Lafarge Canada has proposed a one-year pilot project to burn 400,000 discarded tires in a kiln at its plant near Brookfield, Colchester County. Environment Minister Iain Rankin approved the environment assessment for the pilot project last July.
The residents’ group, many of whom had fought successfully to scuttle a similar plan more than a decade ago, filed notice in August for a judicial review of Rankin’s decision. In December, Justice Denise Boudreau heard arguments about whether to allow Ontario toxicological expert Doug Hallett to submit evidence for the citizens group at the review. Boudreau ruled in January that Hallett’s report would not be permitted.
Sean Foreman and John Keith, respective lawyers for the Environment Department and Lafarge, argued Tuesday that Rankin made his decision based on the assessment evidence provided him.
At day’s end, Justice James Chipman said he would consider the arguments made Tuesday and the briefs submitted earlier before delivering a written decision later this month.
Foreman and Keith both argued that the Dalhouse University research that figured prominently in that minister’s decision did not have to provide an environmental guarantee for the project to go forward.
“No one is saying that we have a complete set of science here in Nova Scotia at the Lafarge plant,” said Foreman. “How can we approve this when we don’t have 100 per cent science to support it? That is not a requirement and it is not the minister’s focus.

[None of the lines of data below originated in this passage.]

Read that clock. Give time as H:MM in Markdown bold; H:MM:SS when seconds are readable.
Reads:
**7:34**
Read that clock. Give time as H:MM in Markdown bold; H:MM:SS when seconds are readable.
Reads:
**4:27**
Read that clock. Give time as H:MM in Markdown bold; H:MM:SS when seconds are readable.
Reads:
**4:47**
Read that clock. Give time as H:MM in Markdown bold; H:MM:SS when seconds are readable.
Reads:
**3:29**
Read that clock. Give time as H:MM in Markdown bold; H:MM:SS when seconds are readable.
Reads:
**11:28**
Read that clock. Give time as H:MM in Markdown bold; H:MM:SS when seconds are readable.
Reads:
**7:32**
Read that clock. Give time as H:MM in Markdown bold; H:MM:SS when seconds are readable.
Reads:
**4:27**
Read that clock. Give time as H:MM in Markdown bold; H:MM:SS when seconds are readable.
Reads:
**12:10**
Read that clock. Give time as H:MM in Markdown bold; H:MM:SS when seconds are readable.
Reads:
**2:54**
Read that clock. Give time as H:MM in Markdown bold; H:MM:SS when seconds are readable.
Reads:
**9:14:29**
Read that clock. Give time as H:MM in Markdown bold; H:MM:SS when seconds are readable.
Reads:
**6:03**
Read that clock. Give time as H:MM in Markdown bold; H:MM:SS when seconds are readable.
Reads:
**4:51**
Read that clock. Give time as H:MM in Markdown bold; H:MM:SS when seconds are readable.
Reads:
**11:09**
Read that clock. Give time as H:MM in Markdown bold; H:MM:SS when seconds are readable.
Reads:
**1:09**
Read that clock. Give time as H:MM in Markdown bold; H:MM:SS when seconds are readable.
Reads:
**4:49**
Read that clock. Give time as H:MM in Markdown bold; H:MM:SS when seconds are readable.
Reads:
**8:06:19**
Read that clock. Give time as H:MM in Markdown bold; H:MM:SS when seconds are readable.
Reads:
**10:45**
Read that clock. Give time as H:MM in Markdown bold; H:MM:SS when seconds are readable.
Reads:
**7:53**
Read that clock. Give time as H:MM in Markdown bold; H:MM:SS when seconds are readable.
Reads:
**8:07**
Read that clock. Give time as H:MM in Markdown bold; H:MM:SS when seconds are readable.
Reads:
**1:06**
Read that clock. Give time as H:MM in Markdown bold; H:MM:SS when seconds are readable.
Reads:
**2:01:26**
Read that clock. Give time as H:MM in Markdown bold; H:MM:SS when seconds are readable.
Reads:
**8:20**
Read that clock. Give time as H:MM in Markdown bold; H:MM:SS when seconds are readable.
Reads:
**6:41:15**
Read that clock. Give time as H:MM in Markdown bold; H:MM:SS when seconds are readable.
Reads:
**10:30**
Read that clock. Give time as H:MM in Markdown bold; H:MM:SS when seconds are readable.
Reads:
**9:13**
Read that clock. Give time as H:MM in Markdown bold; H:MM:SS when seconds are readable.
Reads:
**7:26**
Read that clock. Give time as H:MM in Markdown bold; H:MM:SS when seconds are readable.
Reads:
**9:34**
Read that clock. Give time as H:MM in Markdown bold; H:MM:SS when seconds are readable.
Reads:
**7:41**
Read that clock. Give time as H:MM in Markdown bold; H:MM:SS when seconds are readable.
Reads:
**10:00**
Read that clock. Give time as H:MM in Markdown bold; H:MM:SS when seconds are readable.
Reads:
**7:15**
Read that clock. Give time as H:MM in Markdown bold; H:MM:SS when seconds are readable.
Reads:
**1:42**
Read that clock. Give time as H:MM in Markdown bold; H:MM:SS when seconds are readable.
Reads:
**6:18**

“The minister made that difficult decision after consulting all the evidence and he applied stringent conditions.”
Keith called the pilot project an important “environmental experiment.”
Not exactly reassuring words for Fred Blois, who lives in Clifton, about 10 kilometres from the plant as the crow flies.
“We’re used as a test case, we’re an experiment,” said Blois, who complains along with others in the residents group that toxic dioxins and furans will be emitted from the smoke stack if Lafarge burns tires, toxins that they argue can adversely affect the health of people living 100 kilometres from the plant.
“If you look at one of the bases of the Environment Act of Nova Scotia, the precautionary principle figures very prominently and it rails against that, it states that decisions shouldn’t be made on an experimental basis. Everything should be proven before the project takes place, at the instigator’s expense.”
The residents had hoped that Hallett’s report would be allowed, focusing among other points on the argument that when tires are burned, they emit the cancer-causing chemical NDMA (N-nitrosodimethylamine), which was very prevalent in a large tire fire in Hagersville, Ont.